Repeat the records below exactly from the line containing "Sélectionnez la fréquence" to the line containing "Luego, en l", taking in both of those lines. Drop the pictures.

----------------------------------------

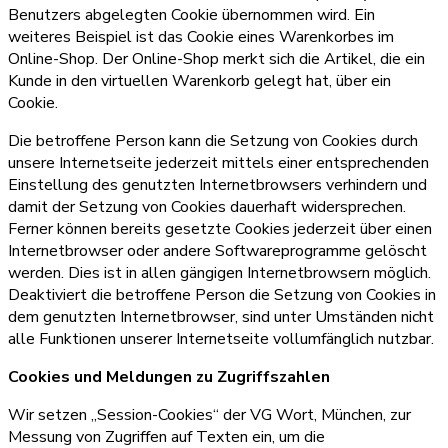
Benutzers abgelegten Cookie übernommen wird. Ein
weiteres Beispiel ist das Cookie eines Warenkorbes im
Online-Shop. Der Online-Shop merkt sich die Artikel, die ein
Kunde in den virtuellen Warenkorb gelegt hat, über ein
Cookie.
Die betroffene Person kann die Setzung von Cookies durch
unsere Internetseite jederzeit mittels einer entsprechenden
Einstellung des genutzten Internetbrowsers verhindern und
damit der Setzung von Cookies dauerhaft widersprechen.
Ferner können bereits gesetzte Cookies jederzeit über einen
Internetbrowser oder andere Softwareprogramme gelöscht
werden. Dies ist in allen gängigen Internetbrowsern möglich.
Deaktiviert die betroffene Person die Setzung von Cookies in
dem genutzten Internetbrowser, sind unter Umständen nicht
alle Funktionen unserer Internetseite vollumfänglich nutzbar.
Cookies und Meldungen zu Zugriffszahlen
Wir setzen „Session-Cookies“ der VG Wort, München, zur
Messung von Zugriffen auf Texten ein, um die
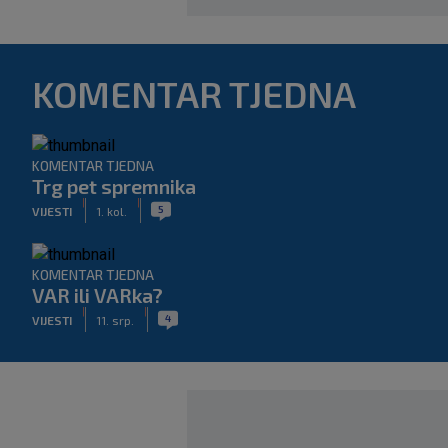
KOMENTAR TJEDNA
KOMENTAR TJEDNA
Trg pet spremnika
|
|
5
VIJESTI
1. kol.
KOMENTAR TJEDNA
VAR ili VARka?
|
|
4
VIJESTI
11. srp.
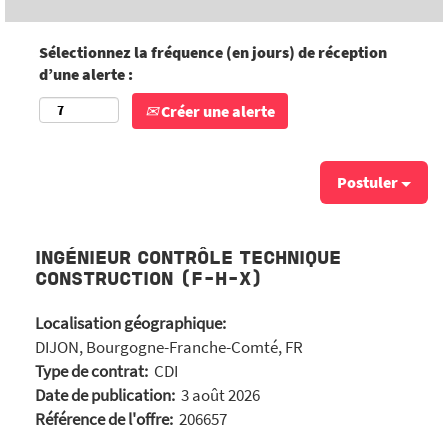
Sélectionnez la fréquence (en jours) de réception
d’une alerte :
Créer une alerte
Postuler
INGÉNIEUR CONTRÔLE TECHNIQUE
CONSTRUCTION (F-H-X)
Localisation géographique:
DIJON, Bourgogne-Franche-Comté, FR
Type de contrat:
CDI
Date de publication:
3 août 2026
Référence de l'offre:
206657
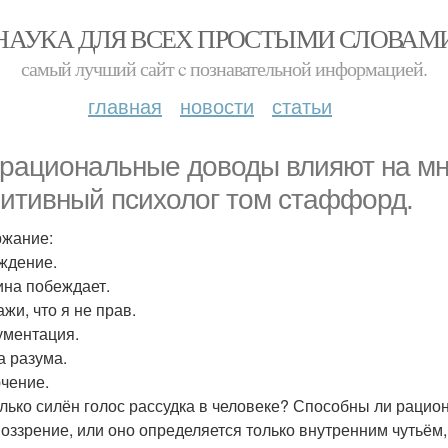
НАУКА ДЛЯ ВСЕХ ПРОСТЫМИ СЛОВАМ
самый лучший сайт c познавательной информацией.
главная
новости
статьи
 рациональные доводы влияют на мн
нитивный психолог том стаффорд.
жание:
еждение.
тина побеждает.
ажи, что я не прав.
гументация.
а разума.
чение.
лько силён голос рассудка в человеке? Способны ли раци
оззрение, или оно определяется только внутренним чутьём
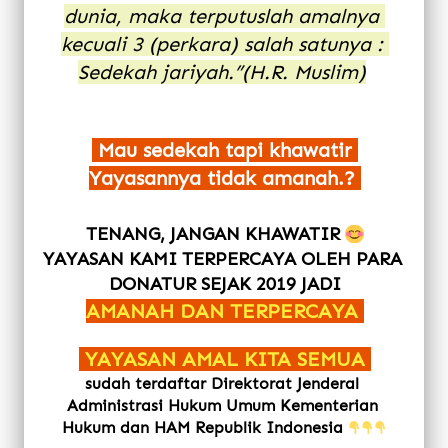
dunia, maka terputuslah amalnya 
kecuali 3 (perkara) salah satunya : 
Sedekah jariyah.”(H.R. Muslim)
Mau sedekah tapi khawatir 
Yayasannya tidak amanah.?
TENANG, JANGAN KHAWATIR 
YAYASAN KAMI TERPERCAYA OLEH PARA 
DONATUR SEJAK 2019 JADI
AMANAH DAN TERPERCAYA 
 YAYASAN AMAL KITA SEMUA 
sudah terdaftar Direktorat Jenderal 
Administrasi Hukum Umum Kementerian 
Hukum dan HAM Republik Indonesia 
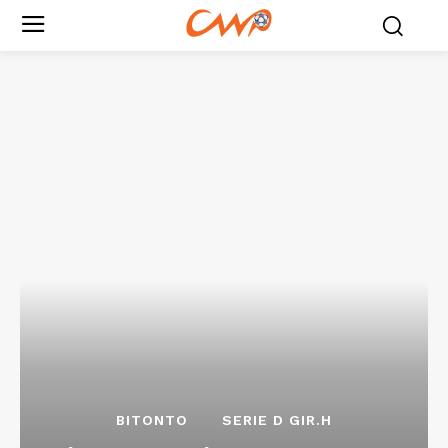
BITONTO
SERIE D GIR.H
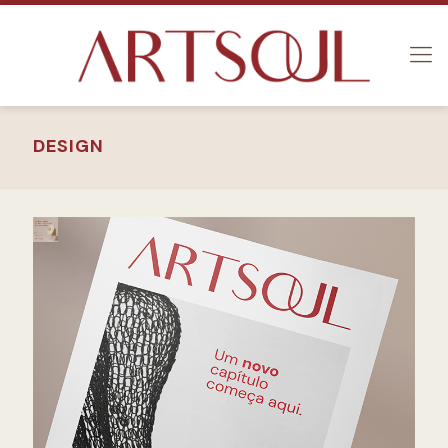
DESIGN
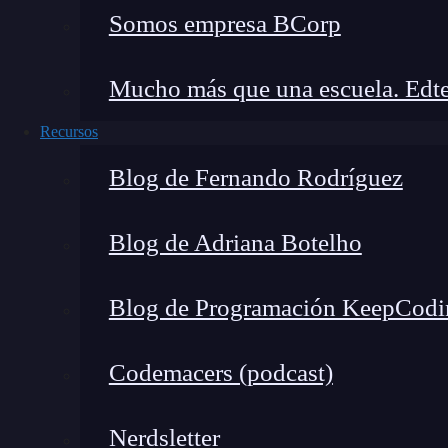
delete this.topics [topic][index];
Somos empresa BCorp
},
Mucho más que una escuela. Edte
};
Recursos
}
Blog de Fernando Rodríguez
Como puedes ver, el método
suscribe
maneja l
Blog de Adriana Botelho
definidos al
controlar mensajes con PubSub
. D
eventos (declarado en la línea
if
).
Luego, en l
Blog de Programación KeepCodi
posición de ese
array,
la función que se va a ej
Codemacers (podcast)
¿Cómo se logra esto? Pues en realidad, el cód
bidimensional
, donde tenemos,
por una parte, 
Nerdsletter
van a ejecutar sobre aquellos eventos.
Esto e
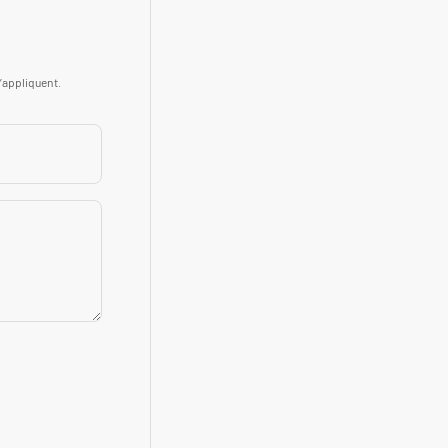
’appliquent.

----------------------------------------

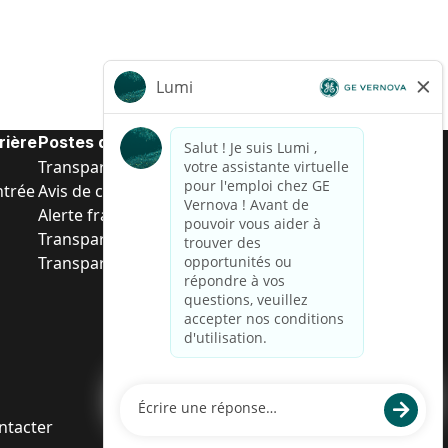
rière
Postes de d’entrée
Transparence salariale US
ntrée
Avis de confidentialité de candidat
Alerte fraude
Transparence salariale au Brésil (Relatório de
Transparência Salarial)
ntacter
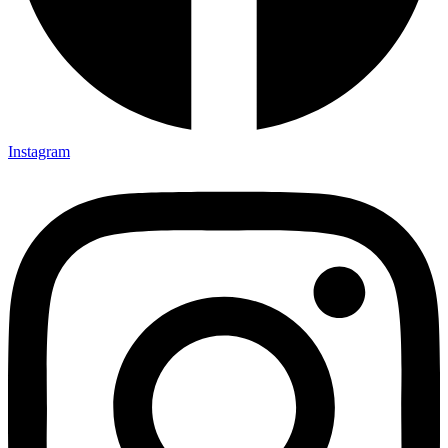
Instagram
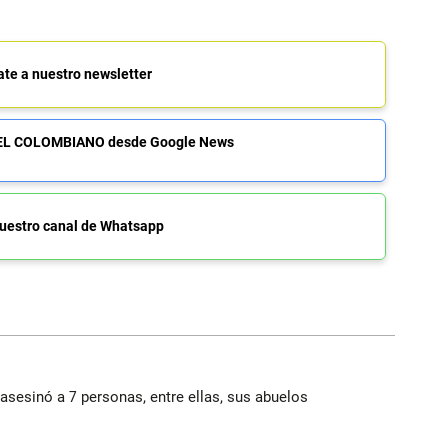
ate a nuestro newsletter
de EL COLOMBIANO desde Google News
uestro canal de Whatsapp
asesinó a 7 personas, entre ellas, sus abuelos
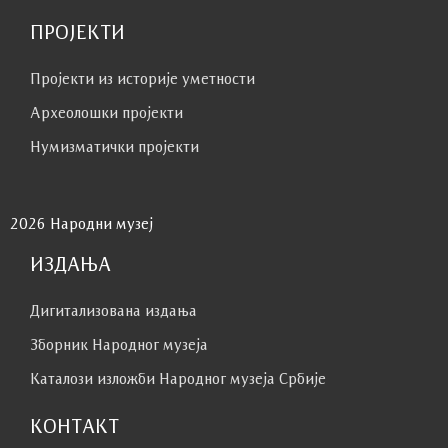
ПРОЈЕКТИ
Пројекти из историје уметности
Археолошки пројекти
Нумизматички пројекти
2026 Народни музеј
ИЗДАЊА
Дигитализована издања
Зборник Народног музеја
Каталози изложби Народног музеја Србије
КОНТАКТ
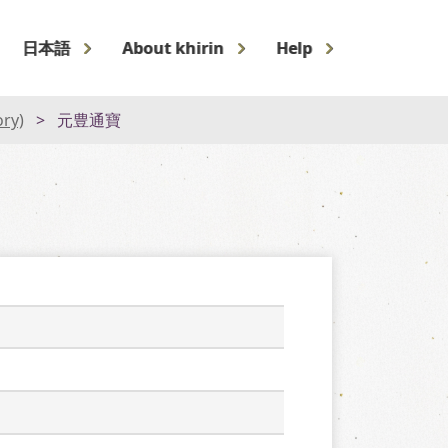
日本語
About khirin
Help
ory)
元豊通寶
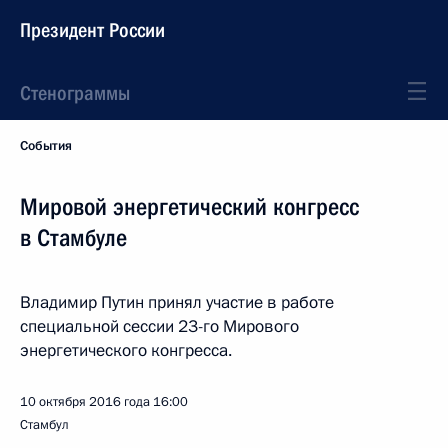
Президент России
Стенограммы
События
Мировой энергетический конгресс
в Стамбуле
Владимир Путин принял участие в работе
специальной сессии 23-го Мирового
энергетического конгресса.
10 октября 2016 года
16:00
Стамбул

----------------------------------------

#### [Exercise response]
Sélectionnez la fréquence (en jours) de réception
d’une alerte :
Créer une alerte
Postuler
INGÉNIEUR CONTRÔLE TECHNIQUE
CONSTRUCTION (F-H-X)
Localisation géographique:
DIJON, Bourgogne-Franche-Comté, FR
Type de contrat:
CDI
Date de publication:
3 août 2026
Référence de l'offre:
206657
НАУКА ДЛЯ ВСЕХ ПРОСТЫМИ СЛОВАМ
самый лучший сайт c познавательной информацией.
главная
новости
статьи
 рациональные доводы влияют на мн
нитивный психолог том стаффорд.
жание:
еждение.
тина побеждает.
ажи, что я не прав.
гументация.
а разума.
чение.
лько силён голос рассудка в человеке? Способны ли раци
оззрение, или оно определяется только внутренним чутьём
dunia, maka terputuslah amalnya 
kecuali 3 (perkara) salah satunya : 
Sedekah jariyah.”(H.R. Muslim)
Mau sedekah tapi khawatir 
Yayasannya tidak amanah.?
TENANG, JANGAN KHAWATIR 
YAYASAN KAMI TERPERCAYA OLEH PARA 
DONATUR SEJAK 2019 JADI
AMANAH DAN TERPERCAYA 
 YAYASAN AMAL KITA SEMUA 
sudah terdaftar Direktorat Jenderal 
Administrasi Hukum Umum Kementerian 
Hukum dan HAM Republik Indonesia 
BITONTO
SERIE D GIR.H
DESIGN
delete this.topics [topic][index];
Somos empresa BCorp
},
Mucho más que una escuela. Edte
};
Recursos
}
Blog de Fernando Rodríguez
Como puedes ver, el método
suscribe
maneja l
Blog de Adriana Botelho
definidos al
controlar mensajes con PubSub
. D
eventos (declarado en la línea
if
).
Luego, en l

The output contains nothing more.